> Aim of the task:
What is needed is an exact repetition of the lines below, from the first one through the one holding "left hip: (262, 387, 2)", with no pictures and nothing else.

Recorded data
========

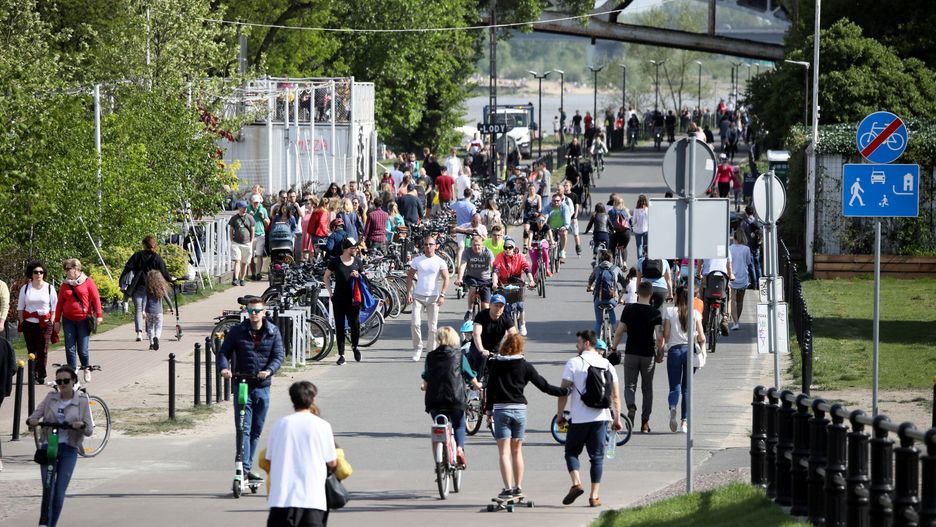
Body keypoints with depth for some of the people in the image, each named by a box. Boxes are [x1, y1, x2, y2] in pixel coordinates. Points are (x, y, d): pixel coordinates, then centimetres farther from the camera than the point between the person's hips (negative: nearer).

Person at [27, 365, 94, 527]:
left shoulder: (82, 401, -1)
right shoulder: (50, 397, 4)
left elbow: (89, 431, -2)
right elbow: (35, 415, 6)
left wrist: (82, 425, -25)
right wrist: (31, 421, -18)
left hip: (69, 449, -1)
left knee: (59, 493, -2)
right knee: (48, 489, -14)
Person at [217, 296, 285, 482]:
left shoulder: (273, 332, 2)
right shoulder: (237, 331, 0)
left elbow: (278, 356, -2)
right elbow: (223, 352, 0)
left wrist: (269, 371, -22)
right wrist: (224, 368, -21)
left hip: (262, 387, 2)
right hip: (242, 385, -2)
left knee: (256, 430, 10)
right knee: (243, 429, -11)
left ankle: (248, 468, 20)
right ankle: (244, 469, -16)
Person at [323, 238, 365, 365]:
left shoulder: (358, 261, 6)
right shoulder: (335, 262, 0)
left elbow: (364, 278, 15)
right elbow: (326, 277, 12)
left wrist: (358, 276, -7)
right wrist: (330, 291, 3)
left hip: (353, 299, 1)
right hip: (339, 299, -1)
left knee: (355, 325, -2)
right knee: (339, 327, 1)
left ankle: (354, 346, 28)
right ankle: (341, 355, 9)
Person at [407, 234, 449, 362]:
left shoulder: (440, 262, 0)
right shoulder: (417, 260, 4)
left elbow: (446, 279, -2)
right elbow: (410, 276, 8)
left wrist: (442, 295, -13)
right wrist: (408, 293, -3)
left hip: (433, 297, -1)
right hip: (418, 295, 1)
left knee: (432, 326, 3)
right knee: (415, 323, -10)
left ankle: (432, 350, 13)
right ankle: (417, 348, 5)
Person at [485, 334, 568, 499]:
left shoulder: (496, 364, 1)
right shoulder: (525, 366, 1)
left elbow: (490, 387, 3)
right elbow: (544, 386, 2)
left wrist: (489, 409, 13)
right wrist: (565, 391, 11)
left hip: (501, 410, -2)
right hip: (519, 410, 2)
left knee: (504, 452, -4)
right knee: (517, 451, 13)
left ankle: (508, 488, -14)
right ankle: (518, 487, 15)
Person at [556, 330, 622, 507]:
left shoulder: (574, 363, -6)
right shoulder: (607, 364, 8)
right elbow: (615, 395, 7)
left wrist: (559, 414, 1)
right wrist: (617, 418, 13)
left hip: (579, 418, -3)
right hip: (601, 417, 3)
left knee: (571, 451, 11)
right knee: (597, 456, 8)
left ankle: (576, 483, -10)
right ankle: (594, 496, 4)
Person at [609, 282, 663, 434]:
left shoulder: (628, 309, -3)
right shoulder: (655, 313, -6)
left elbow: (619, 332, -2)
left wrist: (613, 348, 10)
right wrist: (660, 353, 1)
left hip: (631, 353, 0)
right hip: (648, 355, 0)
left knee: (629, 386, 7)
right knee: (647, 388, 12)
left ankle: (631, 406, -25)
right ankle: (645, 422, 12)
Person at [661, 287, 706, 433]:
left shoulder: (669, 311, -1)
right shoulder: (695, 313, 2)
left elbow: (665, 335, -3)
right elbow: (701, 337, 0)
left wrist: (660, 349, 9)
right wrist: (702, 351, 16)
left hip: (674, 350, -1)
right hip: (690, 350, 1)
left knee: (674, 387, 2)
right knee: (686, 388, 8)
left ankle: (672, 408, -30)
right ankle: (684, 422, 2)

========

> Response below:
Body keypoints with depth for some of the people in the image, each named by a box. Boxes are [x1, y1, x2, y2] in pixel coordinates. Points are (x, y, d): pixel coordinates, then centimetres farther from the camera than the point between the person's hips (negative: nearer).

Person at [27, 365, 94, 527]:
left shoulder: (82, 401, -1)
right shoulder: (50, 397, 4)
left elbow: (89, 431, -2)
right elbow: (35, 415, 6)
left wrist: (82, 425, -25)
right wrist: (31, 421, -18)
left hip: (69, 449, -1)
left knee: (59, 493, -2)
right knee: (48, 489, -14)
Person at [217, 296, 285, 482]:
left shoulder: (273, 332, 2)
right shoulder: (237, 331, 0)
left elbow: (278, 356, -2)
right elbow: (223, 352, 0)
left wrist: (269, 371, -22)
right wrist: (224, 368, -21)
left hip: (262, 387, 2)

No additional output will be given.